Como sua dieta pode ajudar a prevenir e tratar lesões

Conheça 7 alimentos ou substâncias que podem ajudar na prevenção ou no tratamento de lesões comuns para quem treina pesado!

Absolutamente todo e qualquer maromba está sujeito à sofrer lesões. Elas fazem parte da vida de um atleta.

No caso específico da musculação, as mais comuns são as lesões musculares e nos tendões e articulações.

O próprio treino é uma forma de evitar esses tipos de problema, pois o exercício aumenta a massa muscular, a força e a resistência. Mas mesmo com todo o preparo físico as lesões podem ocorrer.

Como consequência, vem as dores, a perda de rendimento e até a incapacidade de realizar certos exercícios. Dependendo da lesão, a pessoa pode ter até que suspender o treino por dias, semanas e até meses.

Mas você sabia que a alimentação pode ser uma ferramenta importante para combater e superar o problema?

De uma forma geral, sua dieta pode ajudar tanto na prevenção quanto na recuperação de lesões. E alguns alimentos específicos possuem mais efeitos e benefícios em relação a isso.

Conheça alguns deles e veja como eles podem te ajudar a prevenir e tratar lesões, fazendo seus treinos renderem muito mais e evitando que você fique de molho, afastado da academia, por vários dias.

Como sua dieta pode ajudar a prevenir e tratar lesões

Cúrcuma

A cúrcuma, conhecida também como açafrão-da-terra, é uma especiaria rica em um polifenol chamado curcumina.

A curcumina é um potente anti-inflamatório, tornando-o uma aliada aos tratamentos de lesões. A dosagem sugerida de curcumina é de aproximadamente 500 mg/dia.

Ômega 3

O ômega 3 é muito conhecido por seus efeitos anti-inflamatórios, mas ele também está envolvido no funcionamento normal da articulação e da cartilagem. Além disso, ele também aumenta a síntese de colágeno e ativa receptores que reduzem processos inflamatórios.

Os principais peixes que contém boas quantidades de ômega 3 são salmão, atum, cação e bacalhau, mas também é encontrado em outros peixes, na linhaça, na semente de chia e em outros alimentos.

Gengibre

Os efeitos e as utilidades terapêuticas do gengibre são estudados há anos, mas foi recentemente que estudos comprovaram que ele é eficaz na redução de dores, inchaços e inflamações.

A dosagem recomendada varia de 500 mg/dia à 2000 mg/dia e pode ser consumido seco, fresco, em pó e de várias outras formas.

BCAA

O BCAA é um dos suplementos fitness mais conhecidos e utilizados do mundo.
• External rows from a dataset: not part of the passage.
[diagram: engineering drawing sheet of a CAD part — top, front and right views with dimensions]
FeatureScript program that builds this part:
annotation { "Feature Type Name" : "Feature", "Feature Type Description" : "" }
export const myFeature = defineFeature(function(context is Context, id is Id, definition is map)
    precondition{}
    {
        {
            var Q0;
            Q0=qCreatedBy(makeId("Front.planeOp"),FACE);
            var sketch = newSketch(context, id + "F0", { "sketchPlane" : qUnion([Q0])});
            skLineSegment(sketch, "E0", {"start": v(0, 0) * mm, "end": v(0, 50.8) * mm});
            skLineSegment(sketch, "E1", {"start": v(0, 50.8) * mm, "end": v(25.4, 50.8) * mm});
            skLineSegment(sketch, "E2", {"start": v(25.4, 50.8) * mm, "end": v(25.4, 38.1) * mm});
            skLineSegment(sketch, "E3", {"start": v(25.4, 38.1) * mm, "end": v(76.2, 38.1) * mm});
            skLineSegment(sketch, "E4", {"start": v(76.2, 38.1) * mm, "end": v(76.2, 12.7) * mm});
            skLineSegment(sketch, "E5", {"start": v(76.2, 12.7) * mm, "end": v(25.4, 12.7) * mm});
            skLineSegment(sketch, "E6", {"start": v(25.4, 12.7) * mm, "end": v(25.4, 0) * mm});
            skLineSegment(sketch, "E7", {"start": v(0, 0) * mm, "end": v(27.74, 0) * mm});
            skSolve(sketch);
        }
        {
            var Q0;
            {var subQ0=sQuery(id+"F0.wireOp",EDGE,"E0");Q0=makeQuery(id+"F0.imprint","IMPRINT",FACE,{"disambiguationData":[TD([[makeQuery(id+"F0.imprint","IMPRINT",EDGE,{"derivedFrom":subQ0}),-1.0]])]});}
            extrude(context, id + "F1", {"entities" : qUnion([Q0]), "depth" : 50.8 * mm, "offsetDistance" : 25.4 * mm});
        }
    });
Mas não é apenas por seus benefícios para a redução de gordura, o aumento da massa muscular e a melhoria da performance que ele é utilizado.

Os aminoácidos de cadeia ramificada, além de prevenir a perda de massa muscular, auxiliam diretamente na recuperação de tecidos lesionados e é muito útil para atenuar lesões induzidas por esforço físico.
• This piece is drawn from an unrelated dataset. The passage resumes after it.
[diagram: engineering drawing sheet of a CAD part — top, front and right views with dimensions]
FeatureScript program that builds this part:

Existem vários tipos e marcas de BCAA no mercado – um deles é o Phoenix BCAA, da Iridium Labs, que tem ótima quantidade de aminoácidos de cadeia ramificada, a melhor matéria-prima disponível no mundo e pode ser consumido em suas versões em pó ou em tabletes.

Centella asiática

Essa planta contém substâncias que atuam nos tecidos conjuntivos e estudos já mostraram que ela é capaz de inibir a degradação de cartilagem e de diminuir a infiltração de células inflamatórias.

Além disso, ajuda a acelerar o tempo de recuperação dos tendões porque aumenta o fluxo sanguíneo.

A dosagem ideal fica entre 50 mg/dia à 200 mg/dia e a melhor forma de consumi-la é através de chás, disponível em qualquer loja de ervas ou de produtos naturais.

Colágeno

O colágeno é uma proteína presente na pele, ossos, tendões, cartilagens e outros tecidos.

O colágeno tipo II não desnaturado é consumido por muitos como protetor de articulação, pois é a principal proteína estrutural da cartilagem que, por sua vez, é responsável pelo suporte e flexibilidade das articulações.

A dosagem recomendada é de 40 mg por dia.

Vitamina D

A vitamina D participa da construção dos tecidos conjuntivo e muscular, além disso, auxilia na redução de processos inflamatórios.

O grande problema aqui é que muitas pessoas apresentam deficiência de vitamina D. Apesar de ela estar disponível em vários alimentos e de que apenas 15 minutos de exposição solar por dia são o suficiente para produzir a quantidade adequada desta substância, muita gente precisa suplementar.

Nesse caso, o ideal é conversar com um médico endocrinologista para saber quanto e como consumir a substância como suplemento.